Monday, June 20, 2016

Ground Breakers Gameplay Review

I'm playing Ground Breakers, a turn-based strategy game by United Indie.



The game features a number of different game modes: the campaign takes place on a world map where territory is captured and upgraded for increased income, scenarios are against a rival CEO and increase in difficulty, and the infinity mine allows for new parts to be unlocked. In the lab, robots can be crafted from parts scavenged from missions; however, an arbitrary “correct” combination of parts must be discovered using trial-and-error before unlocking a new bot. In addition, truly custom robots cannot be created: instead, pre-existing blueprints must be followed.

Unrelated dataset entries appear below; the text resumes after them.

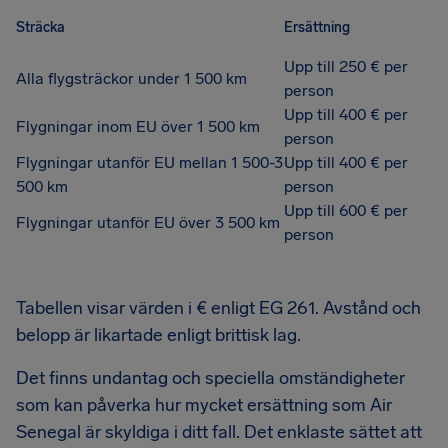
Sträcka
Ersättning
Upp till 250 € per
Alla flygsträckor under 1 500 km
person
Upp till 400 € per
Flygningar inom EU över 1 500 km
person
Flygningar utanför EU mellan 1 500-3
Upp till 400 € per
500 km
person
Upp till 600 € per
Flygningar utanför EU över 3 500 km
person
Tabellen visar värden i € enligt EG 261. Avstånd och
belopp är likartade enligt brittisk lag.
Det finns undantag och speciella omständigheter
som kan påverka hur mycket ersättning som Air
Senegal är skyldiga i ditt fall. Det enklaste sättet att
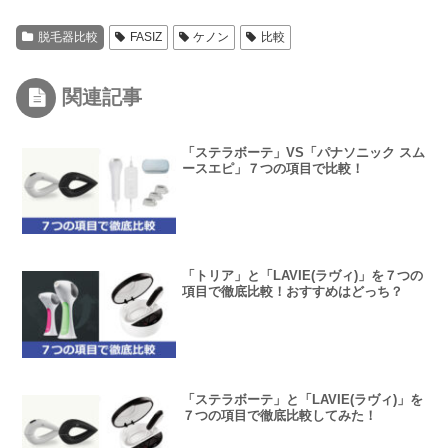
脱毛器比較
FASIZ
ケノン
比較
関連記事
「ステラボーテ」VS「パナソニック スム
ースエピ」７つの項目で比較！
「トリア」と「LAVIE(ラヴィ)」を７つの
項目で徹底比較！おすすめはどっち？
「ステラボーテ」と「LAVIE(ラヴィ)」を
７つの項目で徹底比較してみた！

Online multiplayer is also available. The objective of each match is to capture “tactic” points (which start hidden on the map) or eliminate enemy units. Each robot has different damage, range, speed, movement, and accuracy ratings, along with special abilities that can be unlocked and upgraded with experience during a match. Units do have a variety of uses and abilities, which increases the strategic options. While the game is nominally turn-based, “time points” are used so that units can move at different paces. The interface does a good job showing where units can move and where they could be under threat. The terrain can change during a match, providing new pathways while eliminating others. Destroyed units do respawn, although it takes some time and there is a respawn limit. The AI does a good job engaging vulnerable units and retreating injured ones. Ground Breakers has some interesting gameplay and multiple game modes, but an overall sense of inelegance and a lack of robot design flexibility hold the title back from mass appeal.

Friday, June 17, 2016

Last Days of Old Earth Gameplay Review

I'm playing Last Days of Old Earth, a turn-based strategy game by Auroch Digital and Slitherine.



A spiritual successor to Armageddon Empires, the game features a campaign of skirmish games set on pre-scripted maps, where new cards are added to the player’s deck after each round. Skirmish games against the AI on randomly generated maps are also available, in addition to online multiplayer that is limited to 1v1. There are two slightly different factions in the game, and card decks can be customized for each. There are only a couple of generic starter decks, but making a new one is easy enough. The objective is to capture the enemy base. First, the two sides roll for initiative: whoever goes first gets more action points, so resources can be spent to increase the odds of moving first. Action points are used for recruiting units, moving units, creating armies, building stuff, and drawing cards. Resources are used to recruit units (heroes, units, facilities, and aircraft) and build structures (collectors gather resources while outposts extend supply and allow for unit recruitment). Map terrain can affect movement and combat odds. Units have varied abilities, while facilities grant passive bonuses and aircraft can scout and attack within a large radius from their base. Combat can be automatically resolved, or performed on a square battlefield, where units can use special abilities while attacking the enemy. While slightly improved since the beta, the AI still lacks aggression when they could cripple another side’s economy. Once one side gains a resource advantage, they can afford to win more initiative rolls, giving them more action points to recruit more units and gather more resources, creating an avalanche towards victory. That said, Last Days of Old Earth is still an engaging turn-based strategy game with a variety of minor shortcomings.